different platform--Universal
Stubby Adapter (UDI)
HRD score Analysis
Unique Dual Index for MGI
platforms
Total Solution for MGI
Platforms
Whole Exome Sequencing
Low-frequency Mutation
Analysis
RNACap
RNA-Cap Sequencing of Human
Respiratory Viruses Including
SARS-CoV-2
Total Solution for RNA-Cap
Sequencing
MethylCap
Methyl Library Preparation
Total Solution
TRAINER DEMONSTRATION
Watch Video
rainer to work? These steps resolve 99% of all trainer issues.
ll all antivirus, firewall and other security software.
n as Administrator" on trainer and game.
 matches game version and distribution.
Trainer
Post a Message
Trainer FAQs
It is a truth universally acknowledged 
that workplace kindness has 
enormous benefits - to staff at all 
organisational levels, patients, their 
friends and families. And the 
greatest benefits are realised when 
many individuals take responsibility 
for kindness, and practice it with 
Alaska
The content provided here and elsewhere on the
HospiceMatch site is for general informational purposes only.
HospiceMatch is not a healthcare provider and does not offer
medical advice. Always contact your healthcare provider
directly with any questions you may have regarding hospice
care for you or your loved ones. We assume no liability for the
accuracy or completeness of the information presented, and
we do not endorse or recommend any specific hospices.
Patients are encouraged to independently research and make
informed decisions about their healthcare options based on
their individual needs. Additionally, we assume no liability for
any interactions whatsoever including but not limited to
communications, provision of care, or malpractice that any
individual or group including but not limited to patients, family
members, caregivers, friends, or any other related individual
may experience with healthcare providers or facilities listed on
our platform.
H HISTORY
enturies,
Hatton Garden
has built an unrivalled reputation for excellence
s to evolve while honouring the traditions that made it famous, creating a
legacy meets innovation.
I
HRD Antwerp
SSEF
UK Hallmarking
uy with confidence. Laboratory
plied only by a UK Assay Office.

→ **Task requirements**
Give back, exactly and with nothing added, the lines from the line containing "HRD Antwerp" through the final line of the records above, both of them included.

→ **Final answer**
HRD Antwerp
SSEF
UK Hallmarking
uy with confidence. Laboratory
plied only by a UK Assay Office.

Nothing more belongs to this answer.